Prof. Iwona Niewiadomska from the Department of Social Prophylaxis at the KUL Institute of Psychology, Rector’s Representative for Research, observes, ‘Such people have at best meagre material resources. In addition, they have lost their grip on reality. We therefore need to empower them, to restore their capacity for handling all kinds of daily situations, and to help them acquire the core adaptation skills in the difficult living conditions of Africa’.

A team of KUL researchers will depart for Kenya in April. The group will include Dr Mariusz Wołońciej from the KUL Department of Emotional and Motivational Psychology. He has worked in Africa before; this time he will train Kenyans who aid victims of human trafficking. By his own admission, ‘Kenya is a unique place. It functions as a hub that sends present-day slaves from poor African countries to different places’. 

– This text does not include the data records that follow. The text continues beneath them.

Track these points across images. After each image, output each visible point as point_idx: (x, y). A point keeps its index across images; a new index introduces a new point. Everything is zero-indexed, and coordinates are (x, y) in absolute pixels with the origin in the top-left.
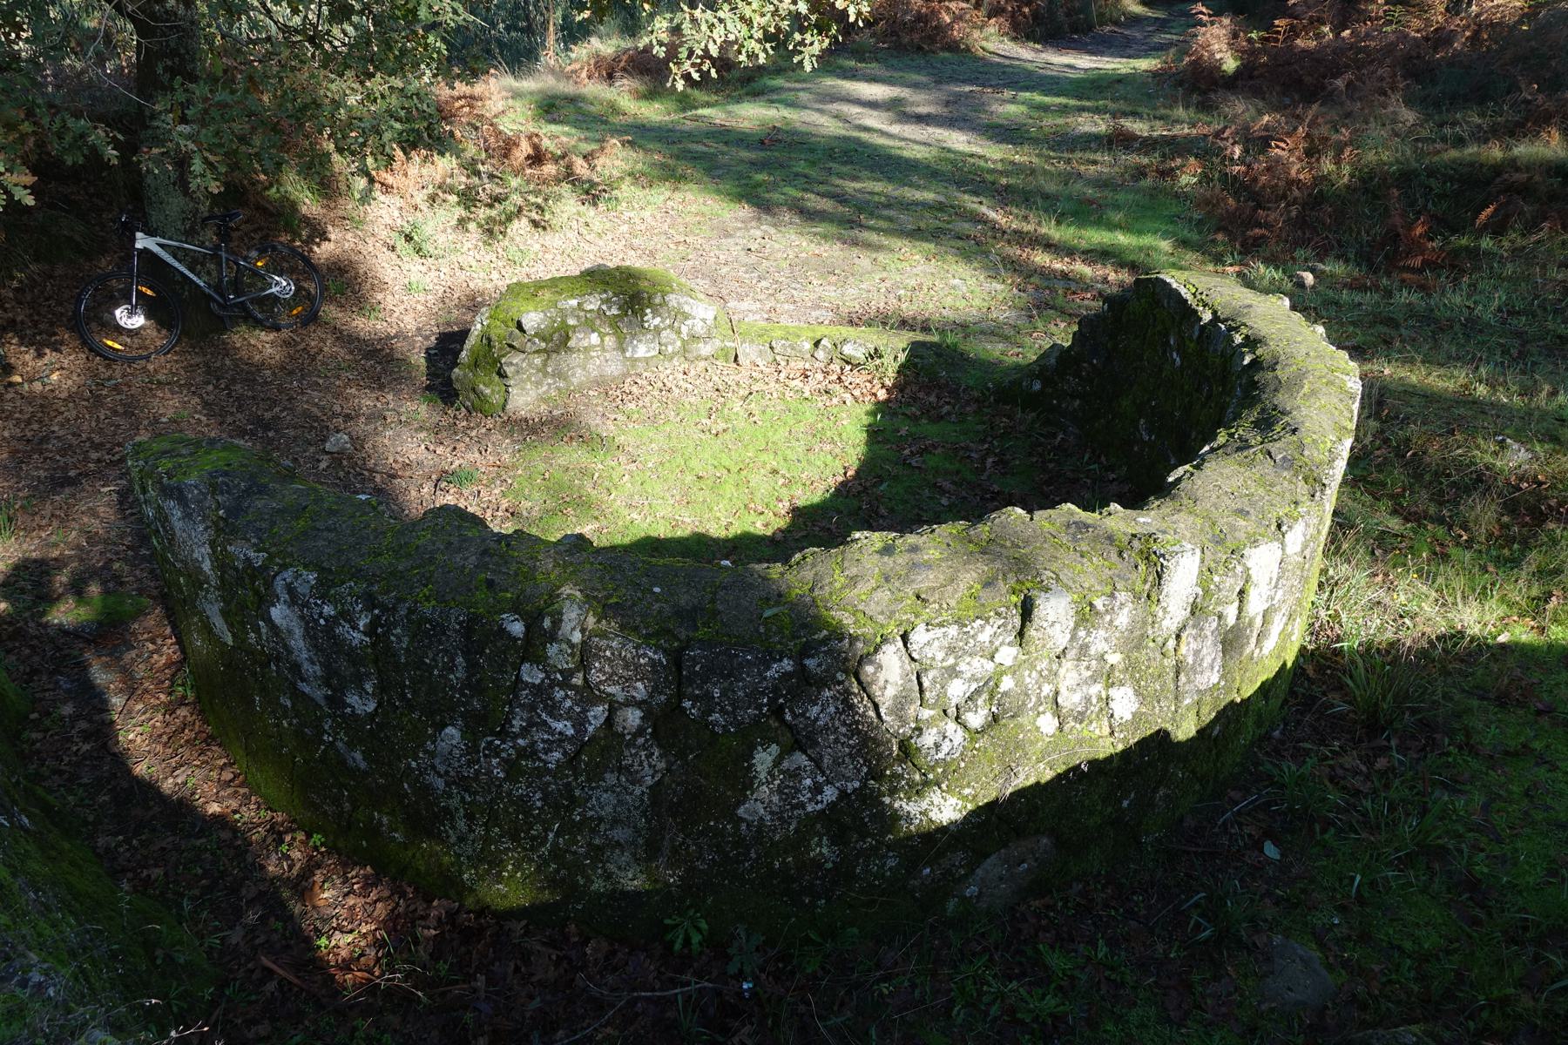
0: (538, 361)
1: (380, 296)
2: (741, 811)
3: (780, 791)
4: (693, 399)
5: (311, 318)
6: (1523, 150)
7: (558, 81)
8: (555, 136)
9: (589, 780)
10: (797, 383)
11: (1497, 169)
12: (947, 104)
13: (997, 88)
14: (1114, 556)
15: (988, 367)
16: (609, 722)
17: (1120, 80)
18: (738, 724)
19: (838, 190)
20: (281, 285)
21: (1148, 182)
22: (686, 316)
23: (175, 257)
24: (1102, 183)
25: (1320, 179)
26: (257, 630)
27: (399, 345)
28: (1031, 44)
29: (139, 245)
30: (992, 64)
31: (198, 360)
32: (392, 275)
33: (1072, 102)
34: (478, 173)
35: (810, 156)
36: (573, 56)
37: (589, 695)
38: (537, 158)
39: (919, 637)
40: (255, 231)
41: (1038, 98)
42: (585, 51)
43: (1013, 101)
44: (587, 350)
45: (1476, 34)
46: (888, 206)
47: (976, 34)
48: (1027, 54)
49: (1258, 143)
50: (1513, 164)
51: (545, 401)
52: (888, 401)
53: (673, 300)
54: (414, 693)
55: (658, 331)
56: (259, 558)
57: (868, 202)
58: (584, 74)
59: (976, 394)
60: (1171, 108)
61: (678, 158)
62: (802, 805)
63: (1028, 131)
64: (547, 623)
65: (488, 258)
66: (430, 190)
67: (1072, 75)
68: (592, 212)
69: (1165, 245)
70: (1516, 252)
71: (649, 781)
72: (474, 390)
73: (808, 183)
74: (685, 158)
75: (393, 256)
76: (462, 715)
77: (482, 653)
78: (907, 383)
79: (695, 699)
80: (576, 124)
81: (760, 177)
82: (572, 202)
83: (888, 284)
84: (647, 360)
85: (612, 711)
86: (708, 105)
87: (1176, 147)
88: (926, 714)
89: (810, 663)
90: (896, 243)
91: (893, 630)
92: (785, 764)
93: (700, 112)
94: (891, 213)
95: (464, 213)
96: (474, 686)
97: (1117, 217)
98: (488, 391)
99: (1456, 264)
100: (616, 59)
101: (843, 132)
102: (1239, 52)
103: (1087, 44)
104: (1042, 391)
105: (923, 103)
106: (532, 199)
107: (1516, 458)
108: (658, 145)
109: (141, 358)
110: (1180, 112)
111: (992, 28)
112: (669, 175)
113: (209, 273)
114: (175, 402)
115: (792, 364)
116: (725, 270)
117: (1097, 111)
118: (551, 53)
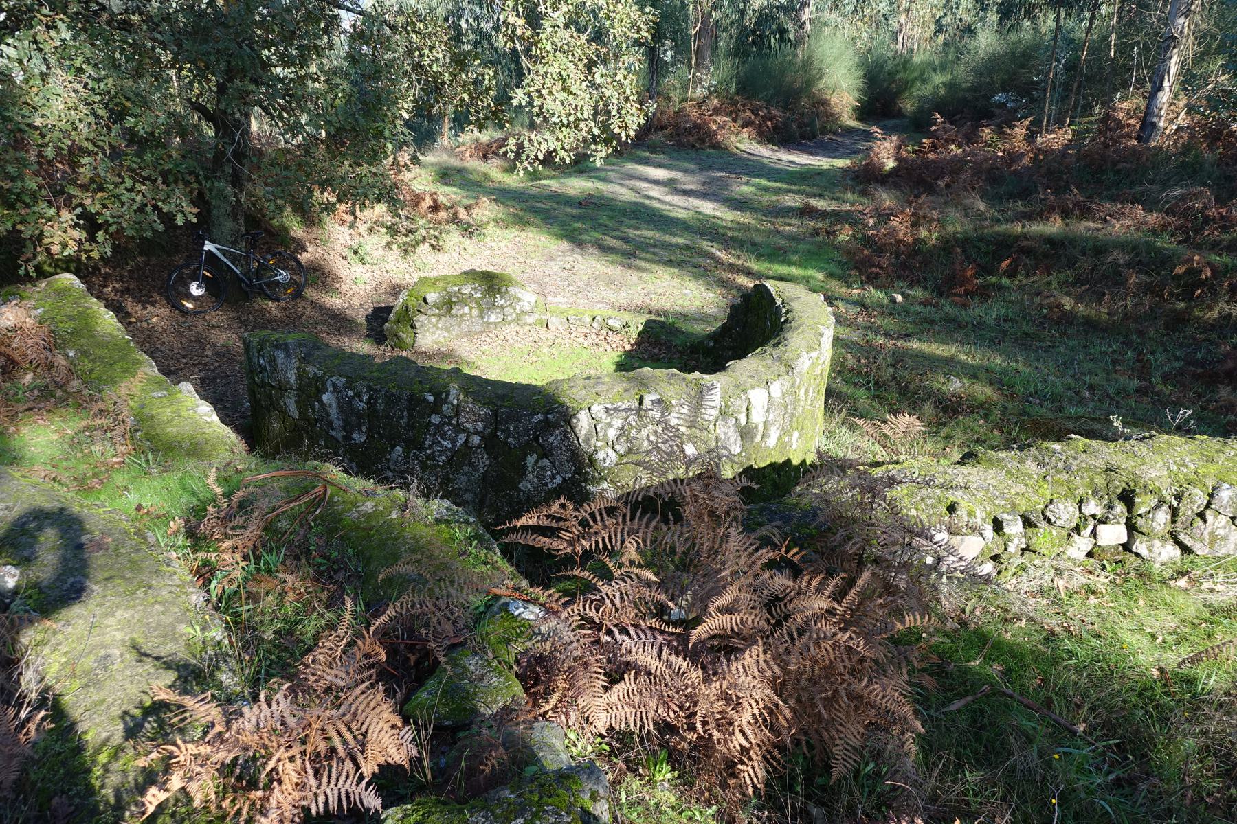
0: (434, 320)
1: (338, 285)
2: (520, 486)
3: (537, 477)
4: (520, 346)
5: (298, 295)
6: (1037, 228)
7: (450, 156)
8: (448, 193)
9: (456, 470)
10: (581, 340)
11: (1017, 238)
12: (704, 184)
13: (739, 174)
14: (684, 385)
15: (688, 334)
16: (466, 442)
17: (820, 173)
18: (520, 443)
19: (625, 235)
20: (283, 275)
21: (820, 238)
22: (520, 300)
23: (224, 255)
24: (792, 238)
25: (918, 241)
26: (313, 408)
27: (350, 312)
28: (771, 146)
29: (206, 248)
30: (741, 159)
31: (234, 315)
32: (345, 273)
33: (785, 186)
34: (398, 216)
35: (610, 213)
36: (460, 140)
37: (459, 428)
38: (435, 208)
39: (595, 408)
40: (263, 244)
41: (764, 182)
42: (468, 137)
43: (747, 184)
44: (462, 316)
45: (1036, 156)
46: (655, 246)
47: (733, 138)
48: (766, 152)
49: (883, 216)
50: (1024, 236)
51: (436, 343)
52: (631, 350)
53: (512, 290)
54: (384, 429)
55: (503, 307)
56: (320, 373)
57: (642, 243)
58: (467, 154)
59: (680, 349)
60: (844, 193)
61: (525, 211)
62: (546, 484)
63: (752, 204)
64: (443, 396)
65: (403, 266)
66: (369, 224)
67: (792, 168)
68: (467, 242)
69: (820, 276)
70: (1021, 287)
71: (482, 470)
72: (396, 335)
73: (607, 230)
74: (530, 211)
75: (346, 263)
76: (404, 440)
77: (415, 410)
78: (642, 342)
79: (502, 431)
80: (460, 187)
81: (577, 225)
82: (456, 235)
83: (646, 291)
84: (496, 324)
85: (468, 437)
86: (549, 178)
87: (839, 217)
88: (599, 444)
89: (550, 416)
90: (655, 267)
91: (585, 406)
92: (540, 464)
93: (542, 182)
94: (656, 250)
95: (390, 239)
96: (411, 426)
97: (795, 258)
98: (404, 336)
99: (984, 293)
100: (489, 145)
101: (634, 199)
102: (898, 159)
103: (810, 147)
104: (714, 347)
105: (689, 182)
106: (432, 232)
107: (956, 385)
108: (513, 203)
109: (201, 312)
110: (849, 196)
111: (745, 134)
112: (520, 221)
113: (242, 266)
114: (224, 336)
115: (579, 330)
116: (548, 279)
117: (798, 192)
118: (445, 137)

The researcher adds that the objective of the pilot studies involving KUL scholars is to solve an existing problem, one of the major challenges of the contemporary world: ‘It is a crying shame that in an era when we stress human dignity, there are more slaves than at the time of the Conquistadors. Human trafficking is taking place near us and we decided to help solve a real problem that also affects Poland’.

UN statistics show that every year, up to 50 million people worldwide become victims of human trafficking. In Poland, the problem may affect up to 28,000 people, including those whose passports are withheld from them after they have arrived in our country to work.

The figures are linked to specific stories of those who have been subjected to forced labour or sexual exploitation. I mean here both women and men who are beaten, tortured, starved, and even electrocuted. Many do not survive such conditions’, says Dr Radosław Malinowski, founder of HAART Kenya and CEO of the HAART Poland Foundation.

Partnering with KUL, the two organisations do not intend to stop with the pilot project. The agreement signed on Thursday envisages continuing joint activities involving the coaching and improving the business skills of trafficking survivors in Kenya.

Fr. Prof. Mirosław Kalinowski believes that the involvement of researchers from KUL in the project will significantly improve the situation of those who have been traumatised by their life experiences. As Rector of KUL observes: ‘The social sciences at our university take the lead in this project, but I think other humanities will be part of its practical application. I am confident that our delegation in Kenya will garner empirical material that will be used to strengthen the readaptation capacity of trafficked persons’.